*WHAT THE EXERCISE ASKS*.
Give the lines of the records as a JSON list of strings, one per line with blank lines omitted, starting at the beginning of the records and ending with the line that contains "Çok yıllık bir".

*SOURCE MATERIAL*.
--*--
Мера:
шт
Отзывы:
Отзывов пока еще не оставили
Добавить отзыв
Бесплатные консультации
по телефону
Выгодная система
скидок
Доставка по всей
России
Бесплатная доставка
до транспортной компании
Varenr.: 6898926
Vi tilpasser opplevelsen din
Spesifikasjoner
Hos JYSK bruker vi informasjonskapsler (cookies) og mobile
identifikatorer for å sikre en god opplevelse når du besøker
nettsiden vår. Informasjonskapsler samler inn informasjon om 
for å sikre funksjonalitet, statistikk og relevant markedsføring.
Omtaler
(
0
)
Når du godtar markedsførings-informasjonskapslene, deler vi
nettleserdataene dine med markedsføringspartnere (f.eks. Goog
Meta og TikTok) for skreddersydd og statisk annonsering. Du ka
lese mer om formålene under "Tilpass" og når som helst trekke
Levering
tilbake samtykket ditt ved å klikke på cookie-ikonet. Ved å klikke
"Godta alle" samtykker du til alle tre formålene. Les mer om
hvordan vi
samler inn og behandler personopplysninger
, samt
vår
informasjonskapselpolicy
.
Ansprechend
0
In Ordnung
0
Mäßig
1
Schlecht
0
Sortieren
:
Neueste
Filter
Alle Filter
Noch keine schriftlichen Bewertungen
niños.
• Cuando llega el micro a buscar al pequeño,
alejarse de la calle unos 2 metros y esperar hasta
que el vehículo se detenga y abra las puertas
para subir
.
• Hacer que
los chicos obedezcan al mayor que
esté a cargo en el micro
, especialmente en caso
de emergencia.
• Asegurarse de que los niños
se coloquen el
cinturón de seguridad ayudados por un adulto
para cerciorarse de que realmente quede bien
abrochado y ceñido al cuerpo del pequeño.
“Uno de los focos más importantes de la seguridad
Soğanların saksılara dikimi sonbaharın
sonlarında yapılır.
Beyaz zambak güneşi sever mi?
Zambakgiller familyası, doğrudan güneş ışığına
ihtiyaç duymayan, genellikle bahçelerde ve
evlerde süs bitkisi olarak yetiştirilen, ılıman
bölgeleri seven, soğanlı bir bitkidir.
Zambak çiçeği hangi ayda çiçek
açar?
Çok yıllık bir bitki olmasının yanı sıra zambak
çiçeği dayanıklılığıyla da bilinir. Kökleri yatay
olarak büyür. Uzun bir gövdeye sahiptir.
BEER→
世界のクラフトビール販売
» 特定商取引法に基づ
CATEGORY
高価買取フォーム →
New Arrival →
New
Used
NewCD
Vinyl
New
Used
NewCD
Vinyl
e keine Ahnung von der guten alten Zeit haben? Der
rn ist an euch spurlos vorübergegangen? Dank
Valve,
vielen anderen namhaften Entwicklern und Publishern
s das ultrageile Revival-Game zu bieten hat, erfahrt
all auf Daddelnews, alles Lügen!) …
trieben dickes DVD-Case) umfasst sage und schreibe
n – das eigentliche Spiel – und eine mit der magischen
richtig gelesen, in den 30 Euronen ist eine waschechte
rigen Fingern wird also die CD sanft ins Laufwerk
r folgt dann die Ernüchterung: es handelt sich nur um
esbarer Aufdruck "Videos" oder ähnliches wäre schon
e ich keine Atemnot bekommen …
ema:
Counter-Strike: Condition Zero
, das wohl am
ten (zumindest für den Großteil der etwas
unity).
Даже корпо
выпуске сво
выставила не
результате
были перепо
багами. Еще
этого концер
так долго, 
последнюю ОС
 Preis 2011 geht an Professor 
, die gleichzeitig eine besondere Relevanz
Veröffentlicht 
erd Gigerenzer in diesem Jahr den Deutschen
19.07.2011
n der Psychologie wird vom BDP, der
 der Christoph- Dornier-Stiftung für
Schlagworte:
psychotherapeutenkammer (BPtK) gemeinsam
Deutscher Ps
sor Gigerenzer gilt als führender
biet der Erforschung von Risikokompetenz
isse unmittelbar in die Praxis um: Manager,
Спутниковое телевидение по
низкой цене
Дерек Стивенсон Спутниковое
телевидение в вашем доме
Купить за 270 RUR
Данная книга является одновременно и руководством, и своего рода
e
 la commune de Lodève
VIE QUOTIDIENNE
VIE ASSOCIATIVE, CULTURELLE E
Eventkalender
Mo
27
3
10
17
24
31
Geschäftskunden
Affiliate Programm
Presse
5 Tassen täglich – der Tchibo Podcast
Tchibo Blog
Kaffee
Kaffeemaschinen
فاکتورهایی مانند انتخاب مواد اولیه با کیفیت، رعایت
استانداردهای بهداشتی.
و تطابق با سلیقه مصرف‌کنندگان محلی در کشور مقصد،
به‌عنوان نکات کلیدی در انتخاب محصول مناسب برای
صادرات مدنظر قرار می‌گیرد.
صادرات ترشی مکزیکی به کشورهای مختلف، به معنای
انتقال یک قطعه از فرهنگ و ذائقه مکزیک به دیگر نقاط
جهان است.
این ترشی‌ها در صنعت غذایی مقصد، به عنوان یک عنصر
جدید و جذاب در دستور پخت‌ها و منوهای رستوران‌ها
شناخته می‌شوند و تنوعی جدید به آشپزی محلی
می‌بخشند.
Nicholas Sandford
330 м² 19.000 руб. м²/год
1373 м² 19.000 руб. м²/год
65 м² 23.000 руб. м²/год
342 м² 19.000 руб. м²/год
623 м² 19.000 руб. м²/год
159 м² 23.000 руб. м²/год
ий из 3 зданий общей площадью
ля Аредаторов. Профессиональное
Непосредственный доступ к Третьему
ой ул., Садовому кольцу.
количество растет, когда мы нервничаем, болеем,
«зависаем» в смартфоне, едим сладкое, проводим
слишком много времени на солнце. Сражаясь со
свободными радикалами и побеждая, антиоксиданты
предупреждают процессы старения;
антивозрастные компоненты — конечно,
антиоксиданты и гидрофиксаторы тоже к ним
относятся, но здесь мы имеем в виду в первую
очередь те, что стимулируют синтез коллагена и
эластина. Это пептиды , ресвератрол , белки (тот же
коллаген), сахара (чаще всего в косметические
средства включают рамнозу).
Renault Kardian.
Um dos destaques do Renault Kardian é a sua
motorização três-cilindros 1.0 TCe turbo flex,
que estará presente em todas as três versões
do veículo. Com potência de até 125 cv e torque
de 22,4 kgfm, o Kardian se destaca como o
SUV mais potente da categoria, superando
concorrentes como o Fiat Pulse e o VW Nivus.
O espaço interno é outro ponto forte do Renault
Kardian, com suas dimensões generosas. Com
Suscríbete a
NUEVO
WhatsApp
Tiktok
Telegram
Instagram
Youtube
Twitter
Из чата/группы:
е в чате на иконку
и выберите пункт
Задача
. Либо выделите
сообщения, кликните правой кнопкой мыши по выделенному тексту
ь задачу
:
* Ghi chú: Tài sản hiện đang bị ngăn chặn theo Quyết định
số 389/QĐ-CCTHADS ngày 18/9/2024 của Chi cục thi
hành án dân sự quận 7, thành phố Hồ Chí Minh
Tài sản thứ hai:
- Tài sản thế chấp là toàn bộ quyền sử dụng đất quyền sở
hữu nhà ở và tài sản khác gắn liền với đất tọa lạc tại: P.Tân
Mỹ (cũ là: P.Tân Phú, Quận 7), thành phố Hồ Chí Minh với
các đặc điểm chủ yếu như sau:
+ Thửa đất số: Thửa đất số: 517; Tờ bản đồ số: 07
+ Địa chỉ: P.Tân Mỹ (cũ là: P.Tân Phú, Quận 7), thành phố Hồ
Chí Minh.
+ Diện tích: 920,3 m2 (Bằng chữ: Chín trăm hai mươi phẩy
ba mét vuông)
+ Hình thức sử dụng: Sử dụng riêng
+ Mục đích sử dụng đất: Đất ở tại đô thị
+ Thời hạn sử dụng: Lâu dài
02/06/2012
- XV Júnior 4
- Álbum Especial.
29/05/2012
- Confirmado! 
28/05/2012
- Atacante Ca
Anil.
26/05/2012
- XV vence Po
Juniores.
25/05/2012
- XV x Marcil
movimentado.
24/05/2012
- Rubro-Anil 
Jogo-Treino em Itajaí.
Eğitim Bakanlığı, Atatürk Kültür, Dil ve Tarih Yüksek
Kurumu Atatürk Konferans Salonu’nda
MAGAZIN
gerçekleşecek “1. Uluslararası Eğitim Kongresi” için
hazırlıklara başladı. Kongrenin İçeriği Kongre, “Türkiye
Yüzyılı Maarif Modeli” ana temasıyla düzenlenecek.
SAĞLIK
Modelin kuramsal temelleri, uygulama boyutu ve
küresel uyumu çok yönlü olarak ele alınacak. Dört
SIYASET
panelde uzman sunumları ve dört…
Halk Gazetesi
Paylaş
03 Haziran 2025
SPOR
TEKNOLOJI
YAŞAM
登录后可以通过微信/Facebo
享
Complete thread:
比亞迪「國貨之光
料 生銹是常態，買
--*--
*TASK RESULT*.
[
  "Мера:",
  "шт",
  "Отзывы:",
  "Отзывов пока еще не оставили",
  "Добавить отзыв",
  "Бесплатные консультации",
  "по телефону",
  "Выгодная система",
  "скидок",
  "Доставка по всей",
  "России",
  "Бесплатная доставка",
  "до транспортной компании",
  "Varenr.: 6898926",
  "Vi tilpasser opplevelsen din",
  "Spesifikasjoner",
  "Hos JYSK bruker vi informasjonskapsler (cookies) og mobile",
  "identifikatorer for å sikre en god opplevelse når du besøker",
  "nettsiden vår. Informasjonskapsler samler inn informasjon om ",
  "for å sikre funksjonalitet, statistikk og relevant markedsføring.",
  "Omtaler",
  "(",
  "0",
  ")",
  "Når du godtar markedsførings-informasjonskapslene, deler vi",
  "nettleserdataene dine med markedsføringspartnere (f.eks. Goog",
  "Meta og TikTok) for skreddersydd og statisk annonsering. Du ka",
  "lese mer om formålene under \"Tilpass\" og når som helst trekke",
  "Levering",
  "tilbake samtykket ditt ved å klikke på cookie-ikonet. Ved å klikke",
  "\"Godta alle\" samtykker du til alle tre formålene. Les mer om",
  "hvordan vi",
  "samler inn og behandler personopplysninger",
  ", samt",
  "vår",
  "informasjonskapselpolicy",
  ".",
  "Ansprechend",
  "0",
  "In Ordnung",
  "0",
  "Mäßig",
  "1",
  "Schlecht",
  "0",
  "Sortieren",
  ":",
  "Neueste",
  "Filter",
  "Alle Filter",
  "Noch keine schriftlichen Bewertungen",
  "niños.",
  "• Cuando llega el micro a buscar al pequeño,",
  "alejarse de la calle unos 2 metros y esperar hasta",
  "que el vehículo se detenga y abra las puertas",
  "para subir",
  ".",
  "• Hacer que",
  "los chicos obedezcan al mayor que",
  "esté a cargo en el micro",
  ", especialmente en caso",
  "de emergencia.",
  "• Asegurarse de que los niños",
  "se coloquen el",
  "cinturón de seguridad ayudados por un adulto",
  "para cerciorarse de que realmente quede bien",
  "abrochado y ceñido al cuerpo del pequeño.",
  "“Uno de los focos más importantes de la seguridad",
  "Soğanların saksılara dikimi sonbaharın",
  "sonlarında yapılır.",
  "Beyaz zambak güneşi sever mi?",
  "Zambakgiller familyası, doğrudan güneş ışığına",
  "ihtiyaç duymayan, genellikle bahçelerde ve",
  "evlerde süs bitkisi olarak yetiştirilen, ılıman",
  "bölgeleri seven, soğanlı bir bitkidir.",
  "Zambak çiçeği hangi ayda çiçek",
  "açar?",
  "Çok yıllık bir bitki olmasının yanı sıra zambak"
]